In light of the above determination that J.S. is not a district resident entitled to attend respondent’s schools tuition-free, petitioner’s request for a tuition “refund” for J.S. is academic, as any such determination would be advisory in nature (see e.g. Appeal of Morris, 57 Ed Dept Rep, Decision No. 17,175; Appeal of Strassburg, 56 id., Decision No. 16,931; Appeal of L.B. and T.B., 55 id., Decision No. 16,832.  It is well-established that the Commissioner does not issue advisory opinions or declaratory rulings in an appeal pursuant to Education Law §310 (Appeal of Q.H., 57 Ed Dept Rep, Decision No. 17,299; Appeal of a Student with a Disability, 48 id. 411, Decision No. 15,899; Appeal of Waechter, 48 id. 261, Decision No. 15,853).  In addition, and to the extent that petitioner alternatively seeks a tuition “refund” offset by any school taxes paid, I note that the Commissioner has historically declined to award tuition in residency appeals (Appeal of S.T.V., 57 Ed Dept Rep, Decision No. 17,371; Appeal of M.S. and M.R.F., 57 id., Decision No. 17,347).  Although, as noted above, petitioner has not submitted any proof that he has purchased property in the district, I note that to the extent an individual who pays non-resident tuition also pays school taxes on an in-district property, he or she is entitled to a reduction of tuition pursuant to Education Law §3202(3) (see Appeal of S.T.V., 57 Ed Dept Rep, Decision No. 17,371; Appeal of Lin, 48 id. 166, Decision No. 15,827).
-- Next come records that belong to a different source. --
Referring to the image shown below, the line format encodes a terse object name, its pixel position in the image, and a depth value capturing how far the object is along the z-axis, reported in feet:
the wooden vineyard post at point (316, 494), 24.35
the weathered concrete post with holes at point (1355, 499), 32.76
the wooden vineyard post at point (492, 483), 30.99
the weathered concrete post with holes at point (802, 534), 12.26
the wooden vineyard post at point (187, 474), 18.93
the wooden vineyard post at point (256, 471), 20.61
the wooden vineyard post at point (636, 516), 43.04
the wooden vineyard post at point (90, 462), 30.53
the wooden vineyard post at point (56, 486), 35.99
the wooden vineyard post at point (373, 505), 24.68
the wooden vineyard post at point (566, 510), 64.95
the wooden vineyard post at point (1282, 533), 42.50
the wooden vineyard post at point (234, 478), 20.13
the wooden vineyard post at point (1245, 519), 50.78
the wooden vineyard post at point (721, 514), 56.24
Although the appeal must be dismissed for the reasons described above, I note that petitioner has the right to reapply for admission on behalf of J.S. at any time, should circumstances change, and to submit any documentary evidence for respondent’s consideration.

THE APPEAL IS DISMISSED.

END OF FILE


[1] The custody agreement made reference to an action for divorce pending in Wayne County Supreme Court.

 

[2] Petitioner does not claim that J.S. spends the majority of his time with him in contravention of the custody order (see Appeal of Petrie, 37 Ed Dept Rep 200, Decision No. 13,842).